Content starts
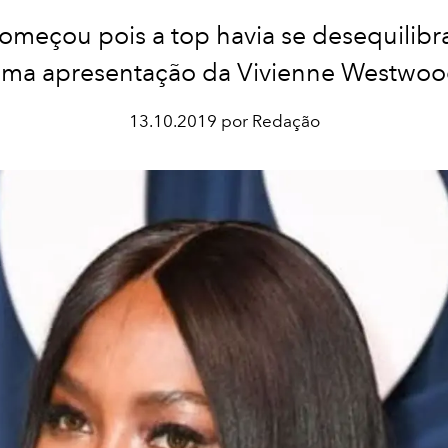
omeçou pois a top havia se desequilib
ma apresentação da Vivienne Westwo
13.10.2019 por Redação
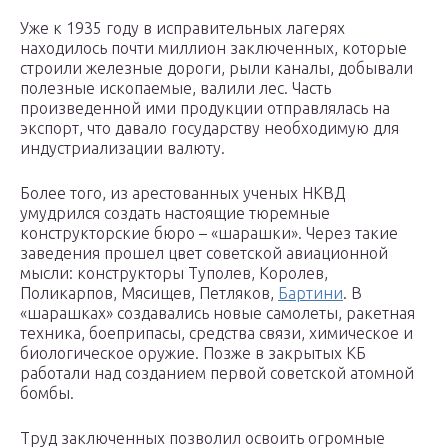
Уже к 1935 году в исправительных лагерях
находилось почти миллион заключенных, которые
строили железные дороги, рыли каналы, добывали
полезные ископаемые, валили лес. Часть
произведенной ими продукции отправлялась на
экспорт, что давало государству необходимую для
индустриализации валюту.
Более того, из арестованных ученых НКВД
умудрился создать настоящие тюремные
конструкторские бюро – «шарашки». Через такие
заведения прошел цвет советской авиационной
мысли: конструкторы Туполев, Королев,
Поликарпов, Мясищев, Петляков,
Бартини
. В
«шарашках» создавались новые самолеты, ракетная
техника, боеприпасы, средства связи, химическое и
биологическое оружие. Позже в закрытых КБ
работали над созданием первой советской атомной
бомбы.
Труд заключенных позволил освоить огромные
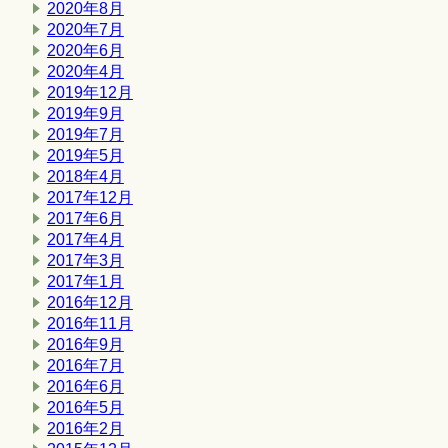
2020年8月
2020年7月
2020年6月
2020年4月
2019年12月
2019年9月
2019年7月
2019年5月
2018年4月
2017年12月
2017年6月
2017年4月
2017年3月
2017年1月
2016年12月
2016年11月
2016年9月
2016年7月
2016年6月
2016年5月
2016年2月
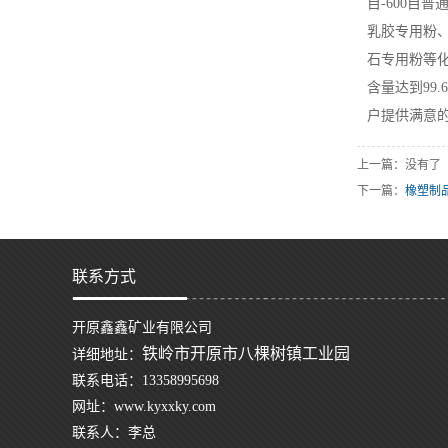
目-600目
乳胶专用粉
石专用粉等化
含量达到99
户提供满意
上一篇：没有了
下一篇：
橡塑制
联系方式
开原鑫鑫矿业有限公司
铁岭市开原市八棵树镇工业园
详细地址：
联系电话：13358995698
网址：www.kyxxky.com
联系人：李总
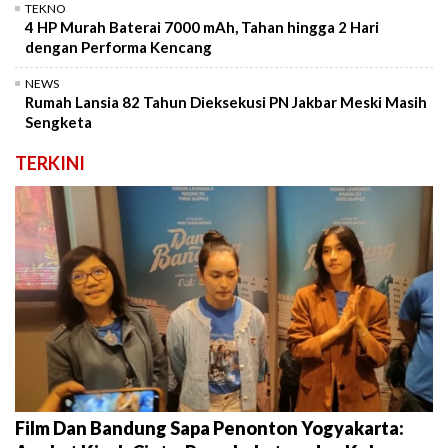
TEKNO
4 HP Murah Baterai 7000 mAh, Tahan hingga 2 Hari
dengan Performa Kencang
NEWS
Rumah Lansia 82 Tahun Dieksekusi PN Jakbar Meski Masih
Sengketa
TERKINI
Film Dan Bandung Sapa Penonton Yogyakarta:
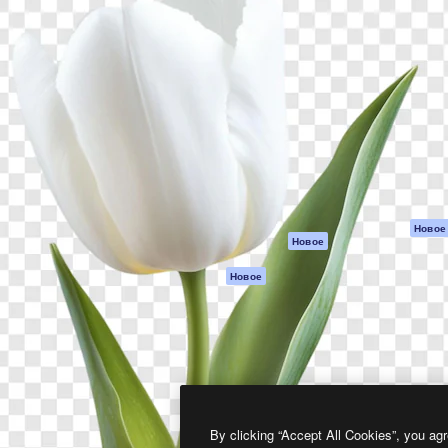
атформа для создания
Spaces
Academy
работ. Более 1 миллиона
ИИ-помощник
Документация п
реди креаторов,
Пакету ИИ
Генератор
гентств и студий.
изображений ИИ
Служба
поддержки
Генератор видео
ИИ
Условия и
положения
Генератор голоса
на основе ИИ
Политика
конфиденциальн
Стоковый контент
Оригиналы
MCP для
Новое
Новое
Claude/ChatGPT
Политика файло
cookie
Агенты
Новое
Центр доверия
API
Партнеры
Мобильное
приложение
Предприятие
Все инструменты
Magnific
By clicking “Accept All Cookies”, you agr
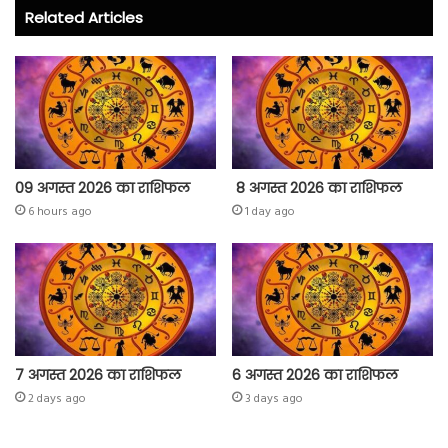
o
er
A
Related Articles
ok
p
p
09 अगस्त 2026 का राशिफल
8 अगस्त 2026 का राशिफल
6 hours ago
1 day ago
7 अगस्त 2026 का राशिफल
6 अगस्त 2026 का राशिफल
2 days ago
3 days ago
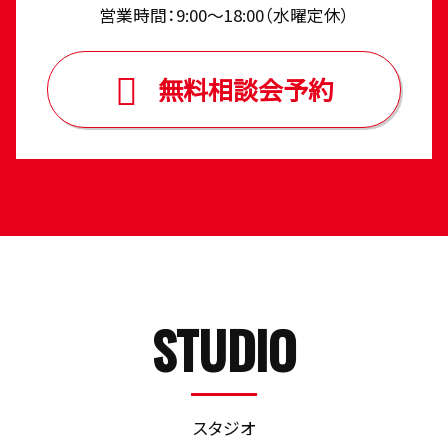
営業時間：9:00〜18:00（⽔曜定休）
無料相談会予約
STUDIO
スタジオ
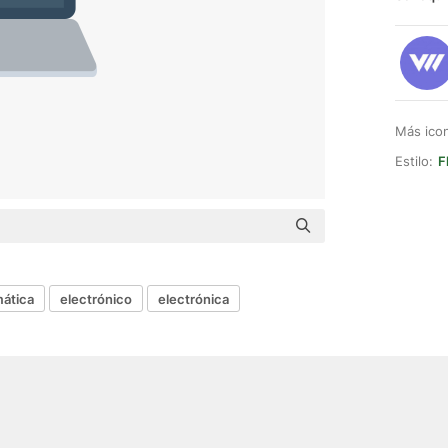
Más ico
Estilo:
F
mática
electrónico
electrónica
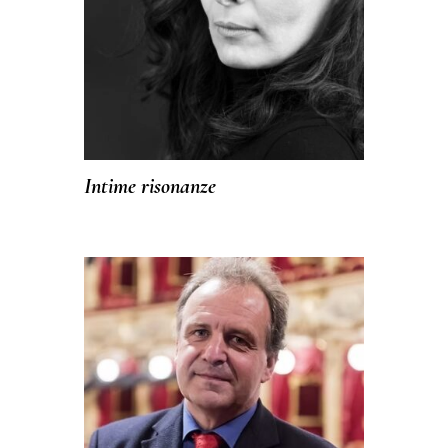
Intime risonanze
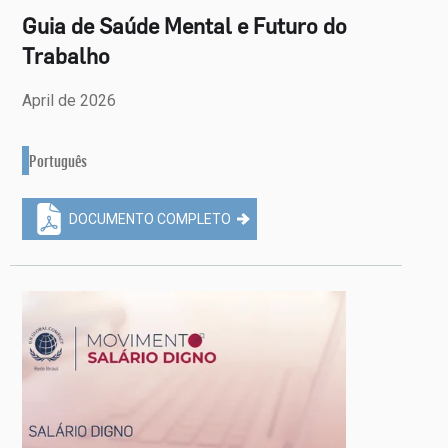
Guia de Saúde Mental e Futuro do
Trabalho
April de 2026
Português
DOCUMENTO COMPLETO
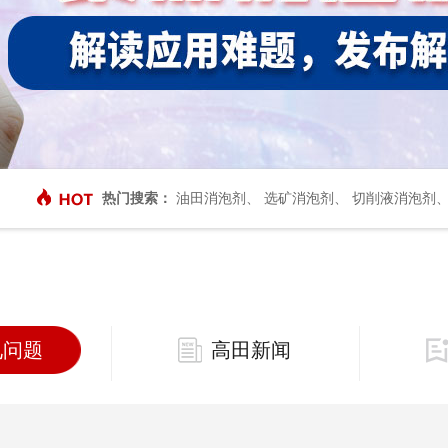
热门搜索：
油田消泡剂
、
选矿消泡剂
、
切削液消泡剂
见问题
高田新闻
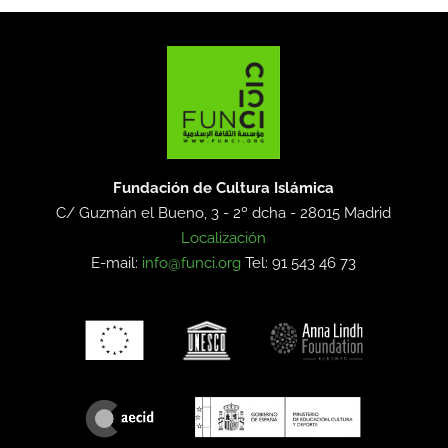
Fundación de Cultura Islámica
C/ Guzmán el Bueno, 3 - 2º dcha -
28015 Madrid
Localización
E-mail:
info@funci.org
Tel: 91 543 46 73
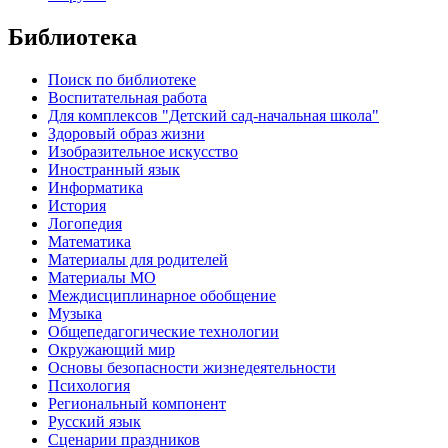
Библиотека
Поиск по библиотеке
Воспитательная работа
Для комплексов "Детский сад-начальная школа"
Здоровый образ жизни
Изобразительное искусство
Иностранный язык
Информатика
История
Логопедия
Математика
Материалы для родителей
Материалы МО
Междисциплинарное обобщение
Музыка
Общепедагогические технологии
Окружающий мир
Основы безопасности жизнедеятельности
Психология
Региональный компонент
Русский язык
Сценарии праздников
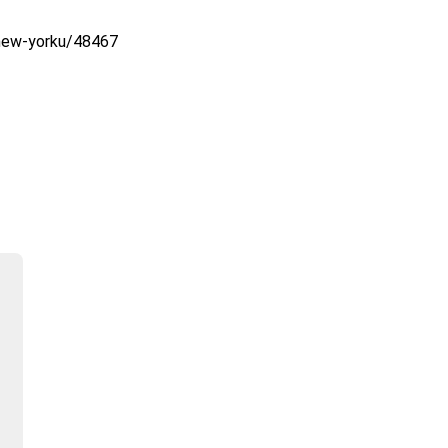
-new-yorku/48467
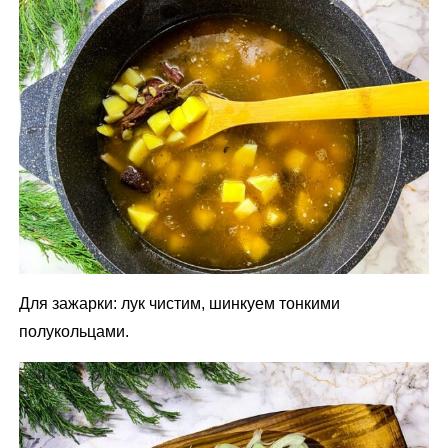
Для зажарки: лук чистим, шинкуем тонкими
полукольцами.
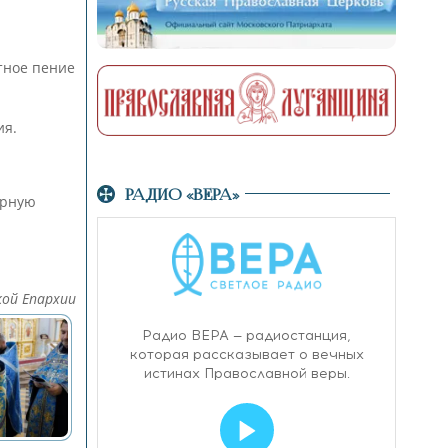
тное пение
ия.
РАДИО «ВЕРА»
орную
кой Епархии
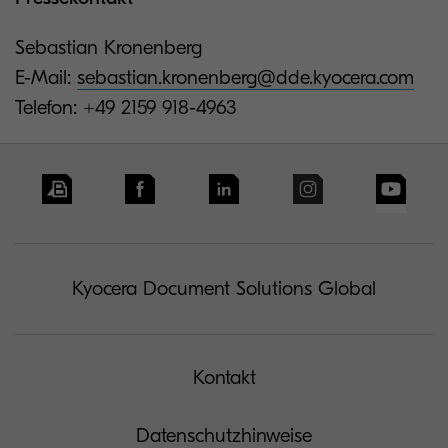
Sebastian Kronenberg
E-Mail:
sebastian.kronenberg@dde.kyocera.com
Telefon: +49 2159 918-4963
Kyocera Document Solutions Global
Kontakt
Datenschutzhinweise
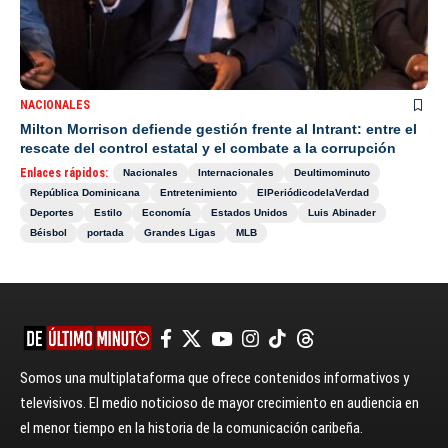
NACIONALES
Milton Morrison defiende gestión frente al Intrant: entre el
rescate del control estatal y el combate a la corrupción
Enlaces rápidos:
Nacionales
Internacionales
Deultimominuto
República Dominicana
Entretenimiento
ElPeriódicodelaVerdad
Deportes
Estilo
Economía
Estados Unidos
Luis Abinader
Béisbol
portada
Grandes Ligas
MLB
Somos una multiplataforma que ofrece contenidos informativos y
televisivos. El medio noticioso de mayor crecimiento en audiencia en
el menor tiempo en la historia de la comunicación caribeña.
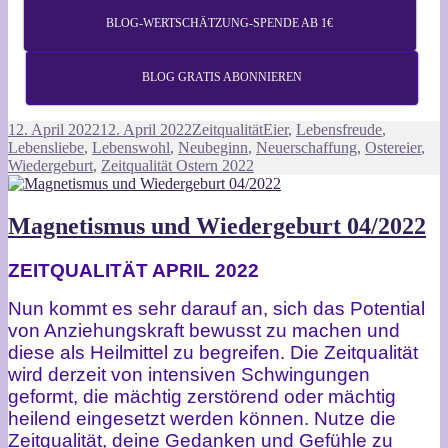
BLOG-WERTSCHÄTZUNG-SPENDE AB 1€
BLOG GRATIS ABONNIEREN
Veröffentlicht
Kategorien
Schlagwörter
12. April 2022
12. April 2022
Zeitqualität
Eier
,
Lebensfreude
,
am
Lebensliebe
,
Lebenswohl
,
Neubeginn
,
Neuerschaffung
,
Ostereier
,
Wiedergeburt
,
Zeitqualität Ostern 2022
Magnetismus und Wiedergeburt 04/2022
ZEITQUALITÄT APRIL 2022
Nun kommt es sehr darauf an, sich das Potential
von Anziehungskraft bewusst zu machen und
diese als Heilmittel zu begreifen. Die Zeitqualität
wird derzeit von intensiven Schwingungen
geformt, die mächtig zerstörend oder mächtig
heilend eingesetzt werden können. Nutze die
Zeitqualität, deine Gedanken und Gefühle zu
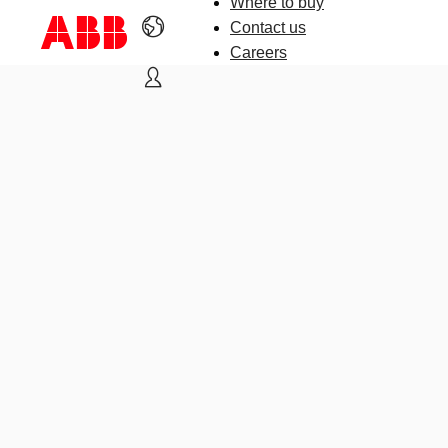
Where to buy
Contact us
Careers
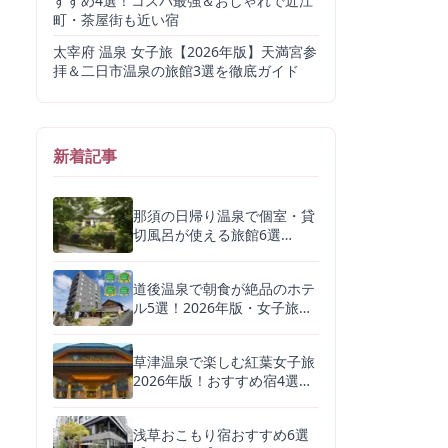
すすめ4選！コスパ最強＆おしゃれで近江
町・茶屋街も近い宿
太宰府 温泉 女子旅【2026年版】天満宮参
拝＆二日市温泉の旅館3選を徹底ガイド
新着記事
那須の日帰り温泉で個室・貸
切風呂が使える旅館6選
【2026年最新版】ゆっくり過
ごすコツも解説
道後温泉で朝食が絶品のホテ
ル5選！2026年版・女子旅に
もおすすめの旅館まとめ
草津温泉で楽しむ紅葉女子旅
2026年版！おすすめ宿4選と
温泉・グルメを徹底ガイド
浅草おこもり宿おすすめ6選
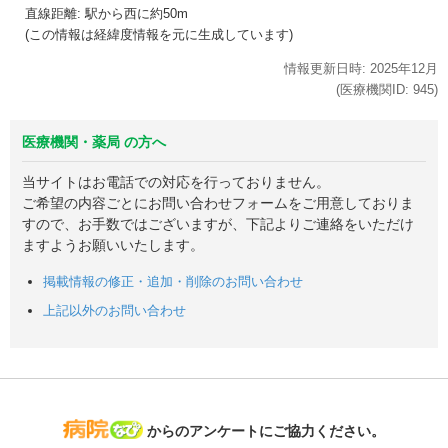
直線距離: 駅から
西に約50m
(この情報は経緯度情報を元に生成しています)
情報更新日時:
2025年
12月
(医療機関ID:
945
)
医療機関・薬局 の方へ
当サイトはお電話での対応を行っておりません。
ご希望の内容ごとにお問い合わせフォームをご用意しておりま
すので、お手数ではございますが、下記よりご連絡をいただけ
ますようお願いいたします。
掲載情報の修正・追加・削除のお問い合わせ
上記以外のお問い合わせ
病院なび
からのアンケートにご協力ください。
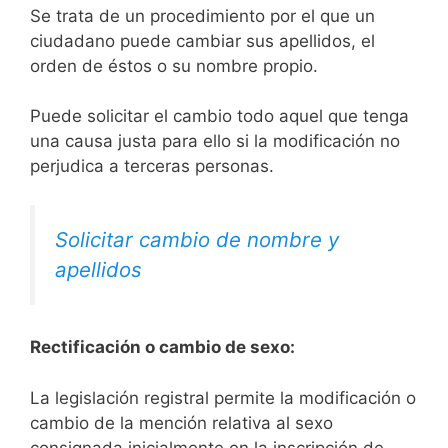
Se trata de un procedimiento por el que un
ciudadano puede cambiar sus apellidos, el
orden de éstos o su nombre propio.
Puede solicitar el cambio todo aquel que tenga
una causa justa para ello si la modificación no
perjudica a terceras personas.
Solicitar cambio de nombre y
apellidos
Rectificación o cambio de sexo:
La legislación registral permite la modificación o
cambio de la mención relativa al sexo
consignada inicialmente en la inscripción de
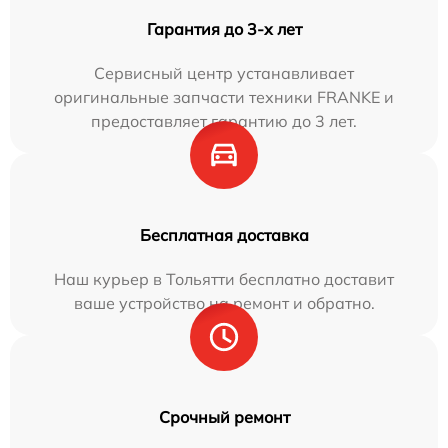
Гарантия до 3-х лет
Сервисный центр устанавливает
оригинальные запчасти техники FRANKE и
предоставляет гарантию до 3 лет.
Бесплатная доставка
Наш курьер в Тольятти бесплатно доставит
ваше устройство на ремонт и обратно.
Срочный ремонт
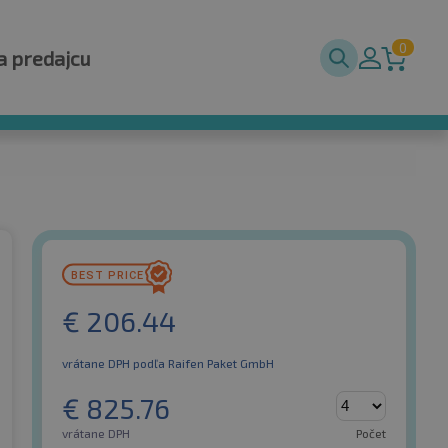
0
a predajcu
€
206.44
vrátane DPH
podľa Raifen Paket GmbH
€
825.76
vrátane DPH
Počet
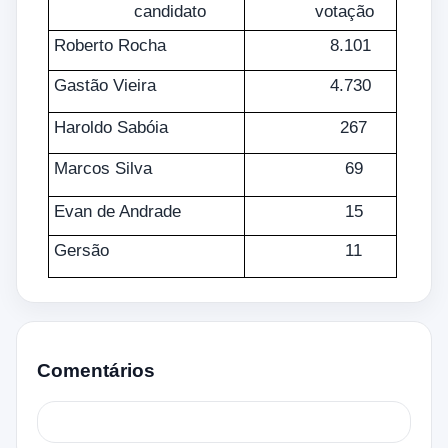
candidato
votação
Roberto Rocha
8.101
Gastão Vieira
4.730
Haroldo Sabóia
267
Marcos Silva
69
Evan de Andrade
15
Gersão
11
Comentários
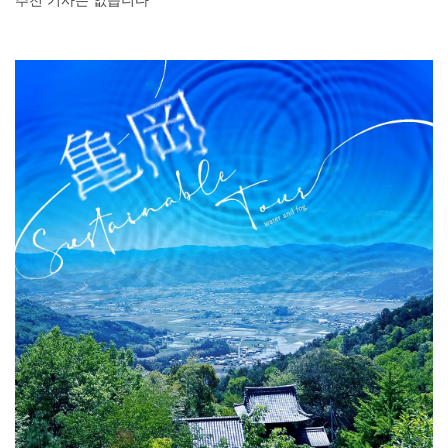
추천 기사는 없습니다
DEEPLOG란
개인 정보보호
문의
회사개요
여행작가 모집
Content ends
**Your assignment**
Quote everything from the start of the records down to the line that contains "13.10.2019 por Redação", without the pictures.

**Task output**
omeçou pois a top havia se desequilib
ma apresentação da Vivienne Westwo
13.10.2019 por Redação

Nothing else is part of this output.